_Task to complete:_ Copy out every line of the listing below without changing anything, and omit the pictures.

Top of Input data

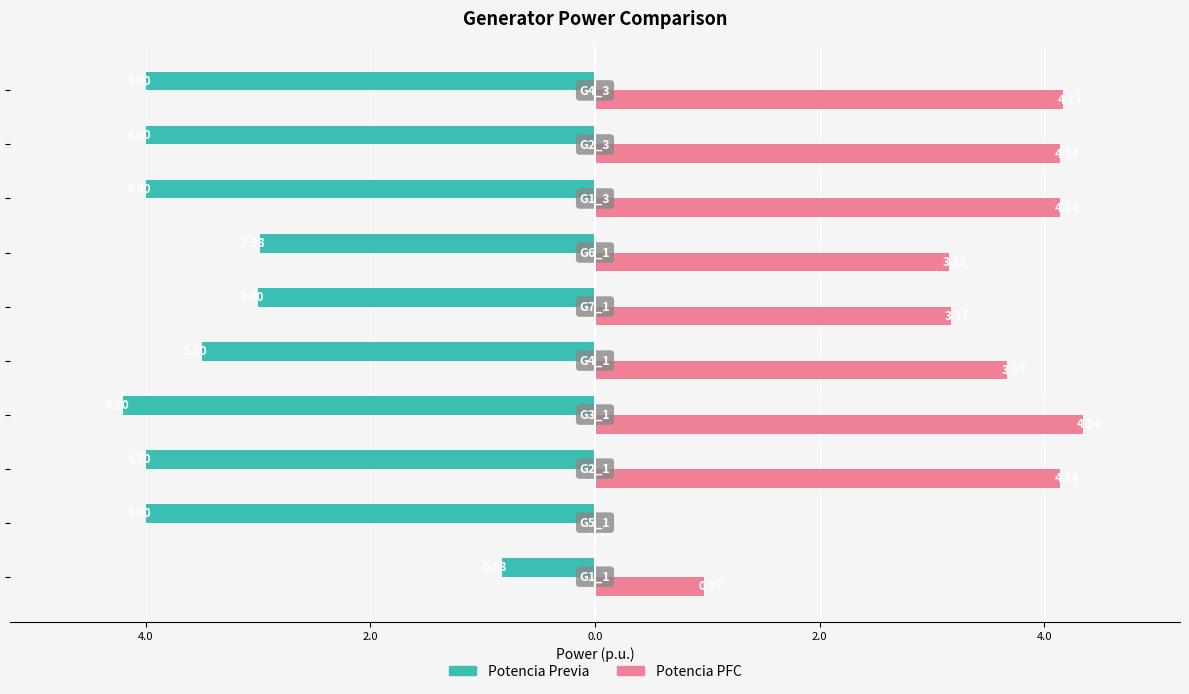

What is the difference between the maximum and minimum values in the Potencia Previa series?

3.4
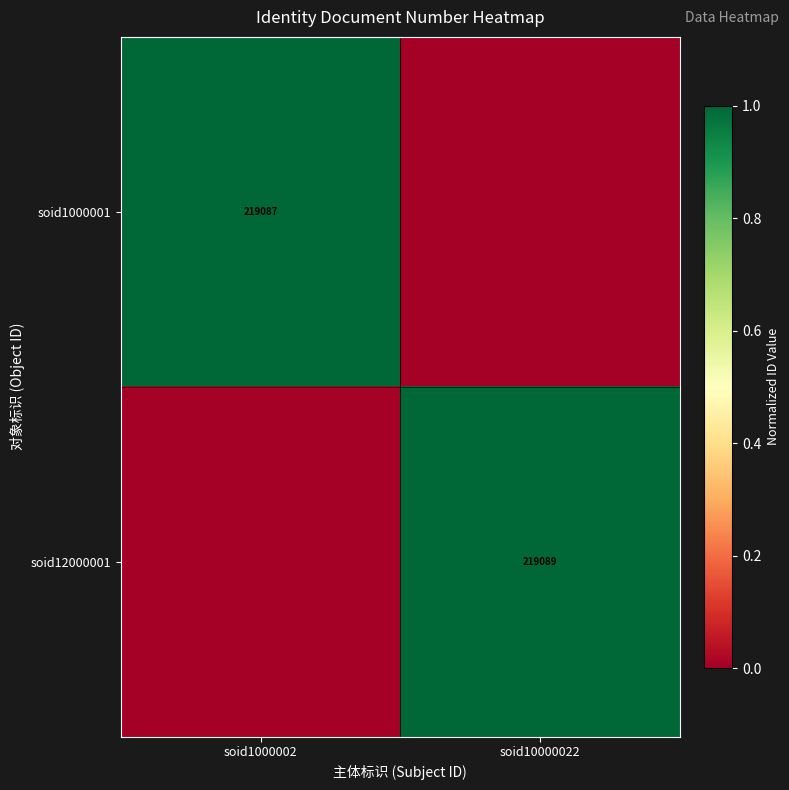

At which category is the sum across all series the highest?

soid1000002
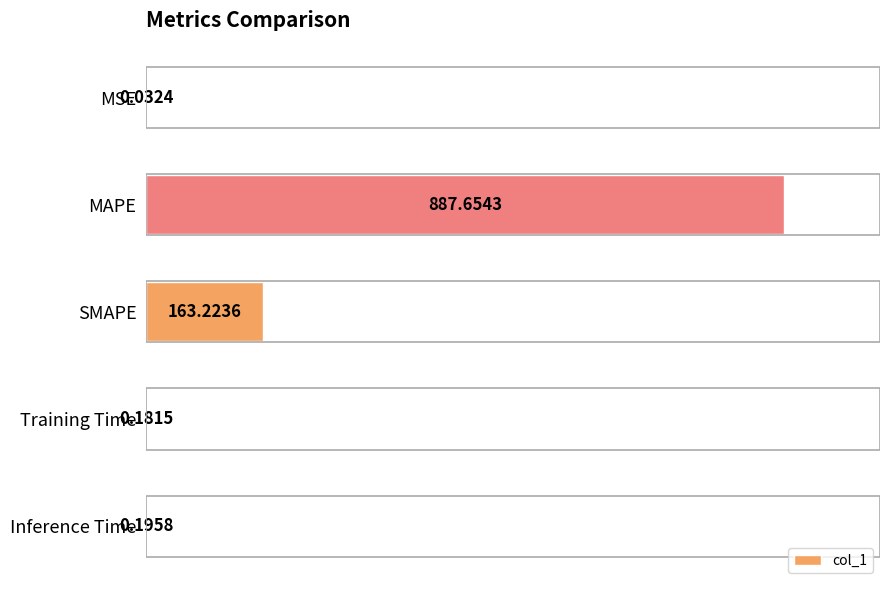

Which category has the highest value across all series?

MAPE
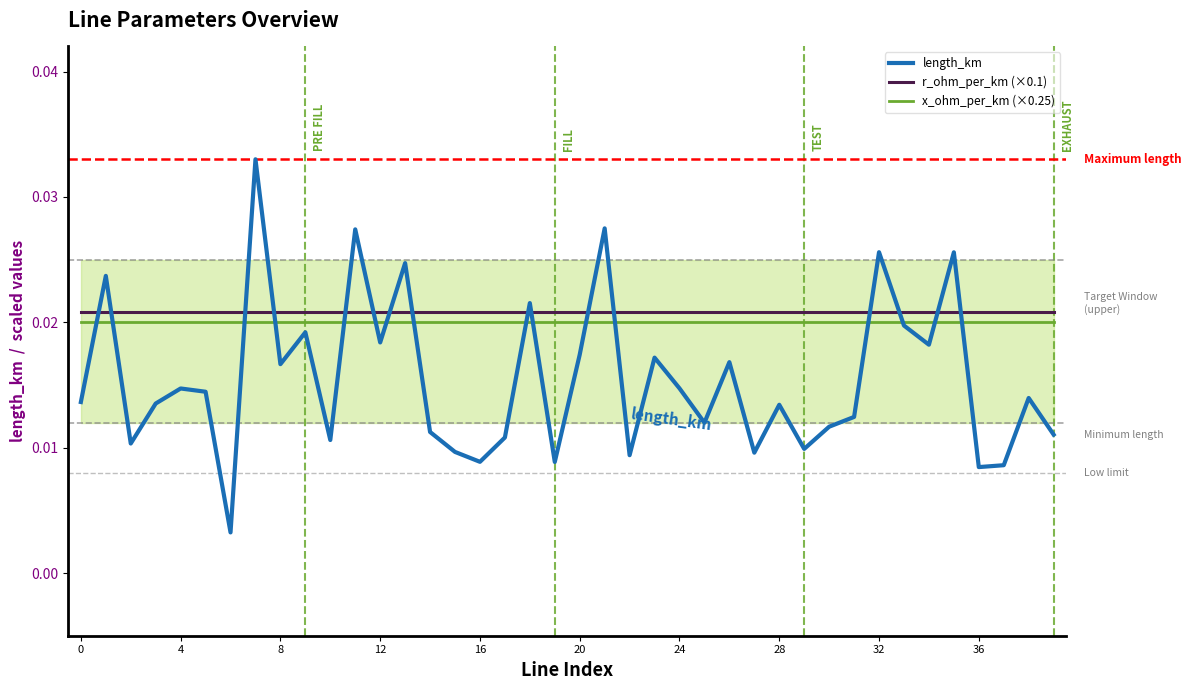

Which series has the largest total across all categories?

r_ohm_per_km (×0.1)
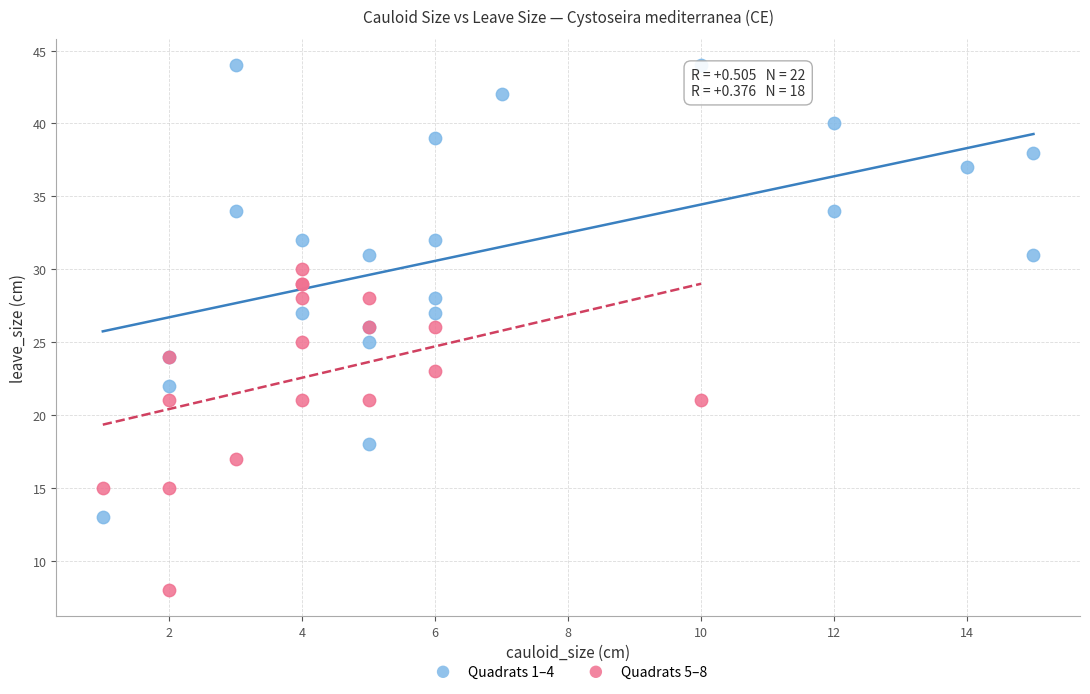

Which series contains the lowest Y value?

Quadrats 5–8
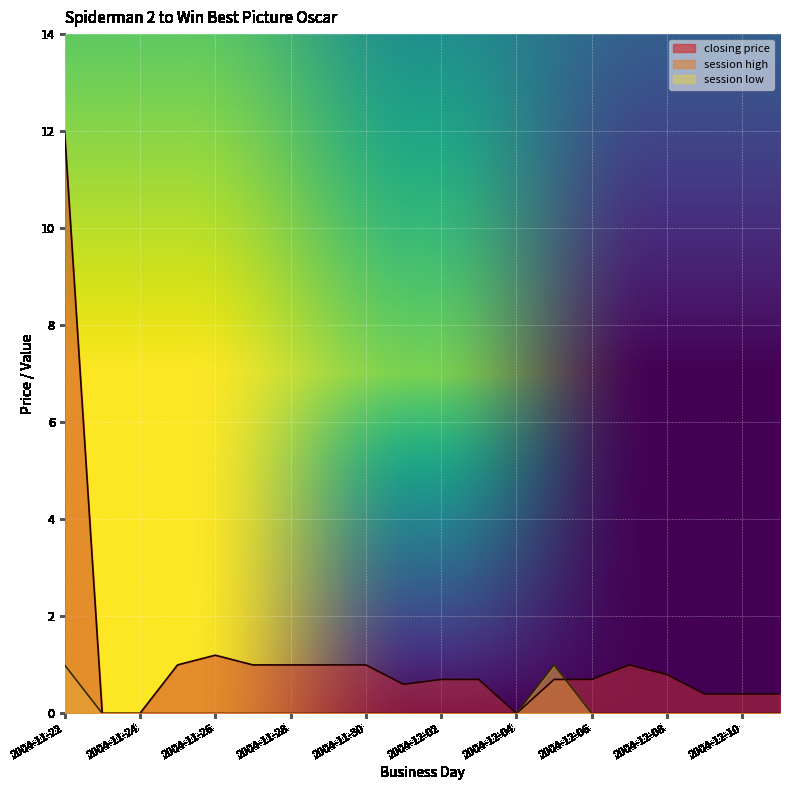

Reading left to right, what are all the values shown in this chart?

closing price: 2004-11-22=12.0	2004-11-23=0.0	2004-11-24=0.0	2004-11-25=1.0	2004-11-26=1.2	2004-11-27=1.0	2004-11-28=1.0	2004-11-29=1.0	2004-11-30=1.0	2004-12-01=0.6	2004-12-02=0.7	2004-12-03=0.7	2004-12-04=0.0	2004-12-05=0.7	2004-12-06=0.7	2004-12-07=1.0	2004-12-08=0.8	2004-12-09=0.4	2004-12-10=0.4	2004-12-11=0.4
session high: 2004-11-22=1.0	2004-11-23=0.0	2004-11-24=0.0	2004-11-25=0.0	2004-11-26=0.0	2004-11-27=0.0	2004-11-28=0.0	2004-11-29=0.0	2004-11-30=0.0	2004-12-01=0.0	2004-12-02=0.0	2004-12-03=0.0	2004-12-04=0.0	2004-12-05=1.0	2004-12-06=0.0	2004-12-07=0.0	2004-12-08=0.0	2004-12-09=0.0	2004-12-10=0.0	2004-12-11=0.0
session low: 2004-11-22=1.0	2004-11-23=0.0	2004-11-24=0.0	2004-11-25=0.0	2004-11-26=0.0	2004-11-27=0.0	2004-11-28=0.0	2004-11-29=0.0	2004-11-30=0.0	2004-12-01=0.0	2004-12-02=0.0	2004-12-03=0.0	2004-12-04=0.0	2004-12-05=1.0	2004-12-06=0.0	2004-12-07=0.0	2004-12-08=0.0	2004-12-09=0.0	2004-12-10=0.0	2004-12-11=0.0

Bottom of Input data

_Reply to the exercise:_
What is the difference between the maximum and minimum values in the Potencia Previa series?

3.4

At which category is the sum across all series the highest?

soid1000002

Which category has the highest value across all series?

MAPE

Which series has the largest total across all categories?

r_ohm_per_km (×0.1)

Which series contains the lowest Y value?

Quadrats 5–8

Reading left to right, what are all the values shown in this chart?

closing price: 2004-11-22=12.0	2004-11-23=0.0	2004-11-24=0.0	2004-11-25=1.0	2004-11-26=1.2	2004-11-27=1.0	2004-11-28=1.0	2004-11-29=1.0	2004-11-30=1.0	2004-12-01=0.6	2004-12-02=0.7	2004-12-03=0.7	2004-12-04=0.0	2004-12-05=0.7	2004-12-06=0.7	2004-12-07=1.0	2004-12-08=0.8	2004-12-09=0.4	2004-12-10=0.4	2004-12-11=0.4
session high: 2004-11-22=1.0	2004-11-23=0.0	2004-11-24=0.0	2004-11-25=0.0	2004-11-26=0.0	2004-11-27=0.0	2004-11-28=0.0	2004-11-29=0.0	2004-11-30=0.0	2004-12-01=0.0	2004-12-02=0.0	2004-12-03=0.0	2004-12-04=0.0	2004-12-05=1.0	2004-12-06=0.0	2004-12-07=0.0	2004-12-08=0.0	2004-12-09=0.0	2004-12-10=0.0	2004-12-11=0.0
session low: 2004-11-22=1.0	2004-11-23=0.0	2004-11-24=0.0	2004-11-25=0.0	2004-11-26=0.0	2004-11-27=0.0	2004-11-28=0.0	2004-11-29=0.0	2004-11-30=0.0	2004-12-01=0.0	2004-12-02=0.0	2004-12-03=0.0	2004-12-04=0.0	2004-12-05=1.0	2004-12-06=0.0	2004-12-07=0.0	2004-12-08=0.0	2004-12-09=0.0	2004-12-10=0.0	2004-12-11=0.0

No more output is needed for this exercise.